The handful of Whig aristocrats who secretly invited Prince William of Orange over from Holland to overthrow their anointed monarch, James, were undeniably rebels and traitors, as were, of course, the American colonists who signed the Declaration of Independence. Yet they both acted in the name of an ancient, inherent, legitimate and noble cause: liberty. English common-law rights dating back to Magna Carta were perceived to be under threat from King James, and they trumped whatever allegiance might have been owed him. The Founding Fathers were thus repeating 88 years later, and in an American and republican context, largely what the "first" revolutionaries had done in 1688....

[H]ad James II not made myriad errors after succeeding his brother, King Charles II, in 1683--errors that help to trigger William's later intervention--"French-style absolutism might really have sprung into life" in England, Mr. Barone writes, perhaps "in late 1688 or early 1689." Such absolutism was doing well on the Continent, especially under Louis XIV, and James was busy trying to buy the coming general election and pack the House of Commons. When an heir was born to James in June 1688, establishing the Catholic succession, the moment of decision had arrived: William had to invade then or never. As it was, he risked a difficult sea crossing; the English Channel in November was treacherous throughout the age of sail. In the event, about 21,000 Dutchmen decided the matter.

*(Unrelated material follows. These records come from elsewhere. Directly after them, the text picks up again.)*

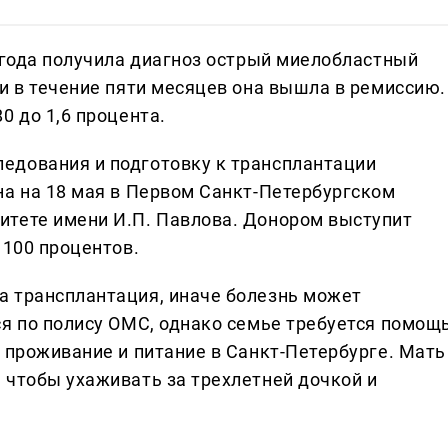
 года получила диагноз острый миелобластный
и в течение пяти месяцев она вышла в ремиссию.
0 до 1,6 процента.
едования и подготовку к трансплантации
на на 18 мая в Первом Санкт-Петербургском
итете имени И.П. Павлова. Донором выступит
 100 процентов.
а трансплантация, иначе болезнь может
ся по полису ОМС, однако семье требуется помощ
 проживание и питание в Санкт-Петербурге. Мать
 чтобы ухаживать за трехлетней дочкой и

Everything that flowed from the Whig victory of 1688--limited government, the Bank of England, tradable national debt, triennial Parliaments, mercantilism, free enterprise, an aggressively anti-French foreign policy, the union with Scotland, eventually the Hanoverian Succession and the Industrial Revolution--combined to make the English-speaking peoples powerful. Mr. Barone proves beyond doubt how much the Glorious Revolution inspired the Founding Fathers to launch their own, with Virginia gentlemen farmers seeing themselves as the heirs of England's revolutionary aristocrats. The 1689 Bill of Rights in Britain thus unquestionably paved the way to the American Bill of Rights of 1791.

To comprehend how America's birth pangs came about--and why its title deeds were drawn up in the way they were--it is therefore crucial to understand the ideals and passions of 1688. The very best introduction is this well-researched, well-written, thought-provoking book.